The respondent is a 22-years-old man from Morocco. On the 9th of April at 7:00 p.m. he crossed the border from Greece to North Macedonia together with three other men, two Algerians and one Moroccan.
After walking approximately 15 km into North Macedonian territory, six officers in black uniforms approached the group by running towards them and shouting at them to get on their knees. Reaching the group, the officers proceeded to beat and kick them whilst kneeling.
“I was just first of all on my knees, then they put me down and they start kicking […]”
This beating lasted a few minutes. The group members were then asked for their nationalities, which the two Algerians responded to with false statements, claiming they were Libyan and Palestinian respectively.

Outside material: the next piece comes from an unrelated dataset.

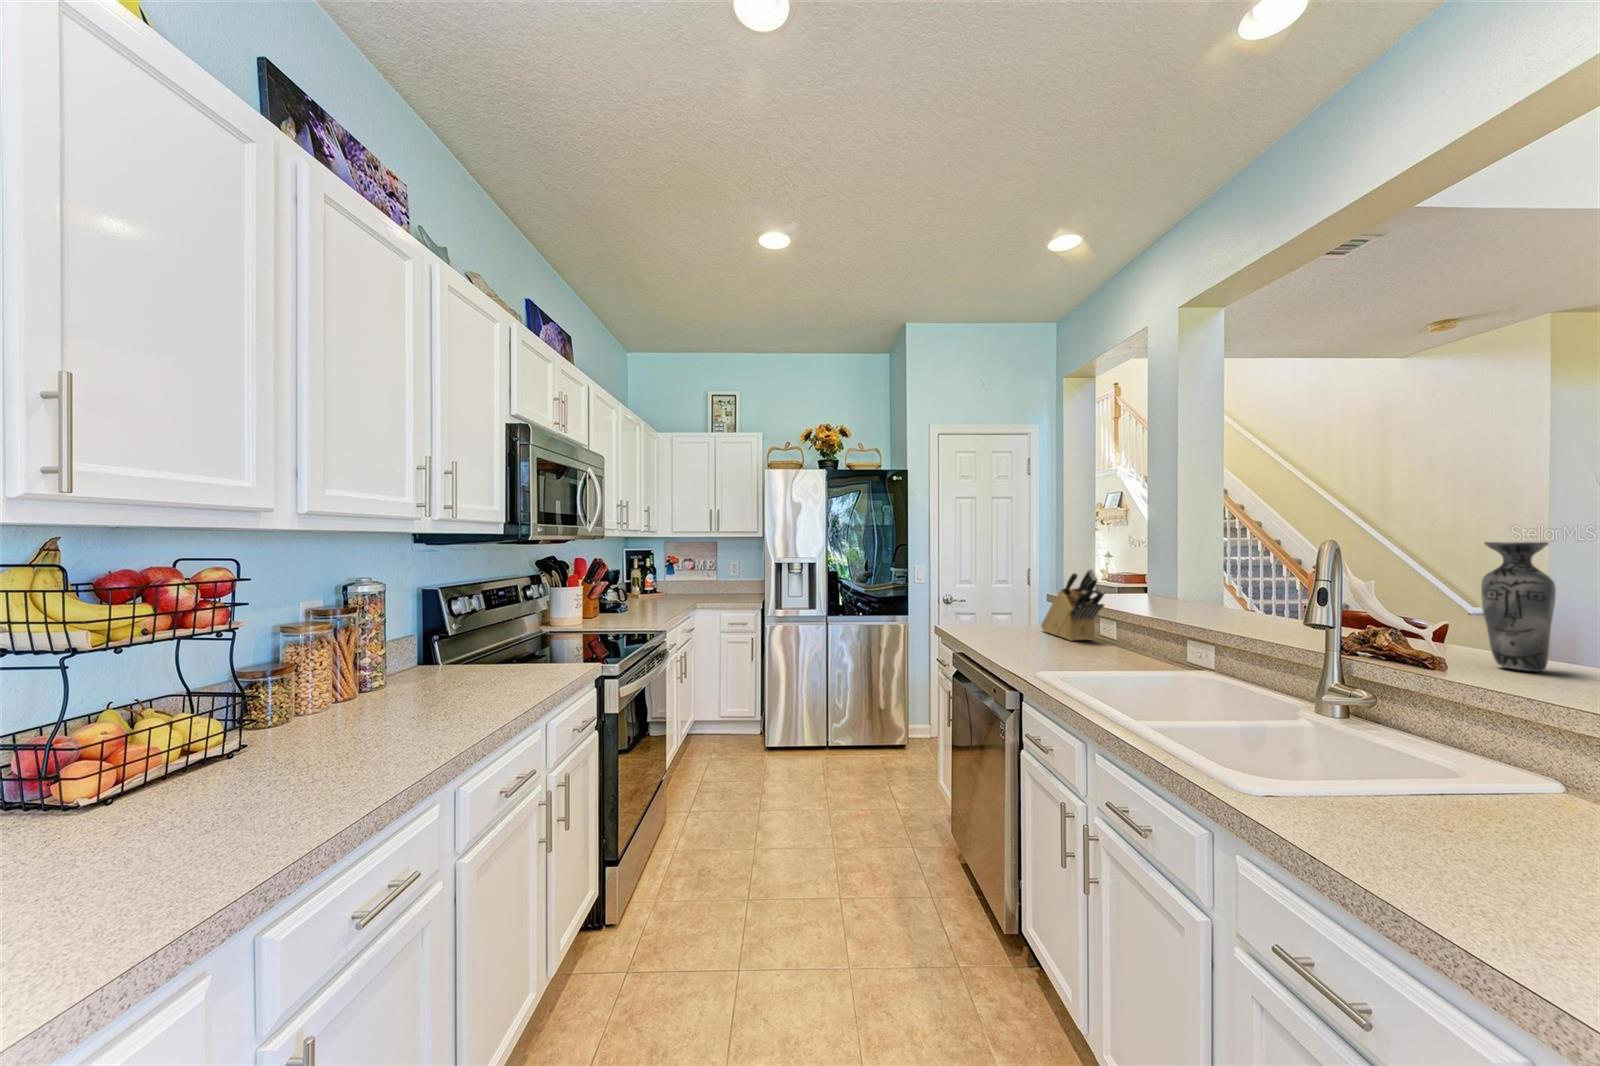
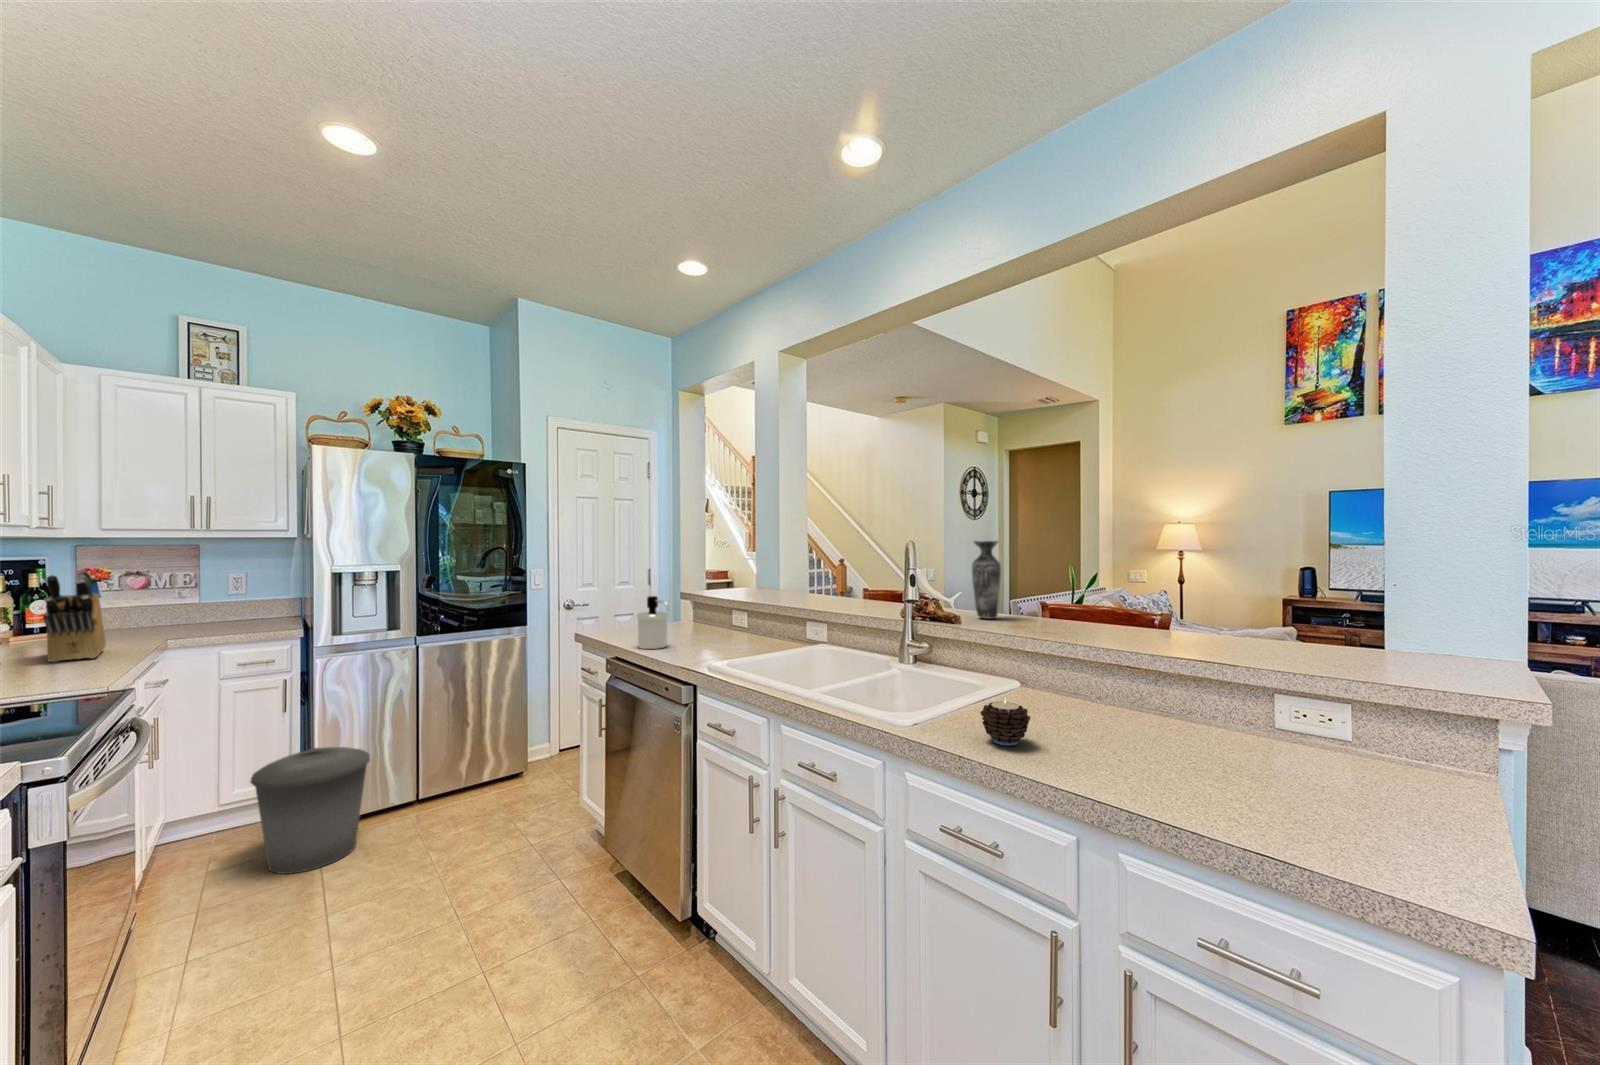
knife block: present [1041,569,1104,641] -> present [43,569,106,662]
soap dispenser: none [981,596,1013,649] -> present [637,596,669,649]
trash can: none [729,688,796,775] -> present [251,747,370,874]
candle: none [1382,802,1497,887] -> present [980,698,1030,746]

The officers then brought them to where they parked their cars, made a phone call and three minutes later a van arrived at the scene. The respondent recalled that the van was either dark blue or black. The respondent indicated the place of apprehension to be here.
The group was made to enter the van, which had metal benches to sit for them in the back. There were two officers inside the vehicle, one driver and the other one guarding them holding a rifle.
After a drive of 15 minutes, the respondent arrived at a place where there were a few white containers put up. There they were met by a plain-clothed translator, supposedly from Iraq. She was figuring out that the Algerians had lied before about their nationality, as she recognized their accent.
They then entered one of the containers, where a police officer in the same black uniform as the officers at the apprehension, took fingerprints and pictures and asked them to write down their names.
The whole procedure at this place lasted about half an hour. After that, the group was made to enter the same van with the same officers again and were brought to the Greek border in a drive of 10 minutes. There the police opened a gate in the fence and only told them to go back to Greece, which the respondent’s group did without resisting. The role of this gate close to the Greek village of Idomeni as a quasi-official pushback location has been analysed in more detail in the Balkan region December 2020 report. Also since then, pushbacks keep being carried out at this particular location.
On the Greek side, the respondent and his group slept the night directly at the border. Waking up, they saw a lot of Pakistani people and also Greek police, which is why they were hiding for another day before taking the train back to Thessaloniki on the 11th of April.
At no point did the respondent or any other group member ask for asylum.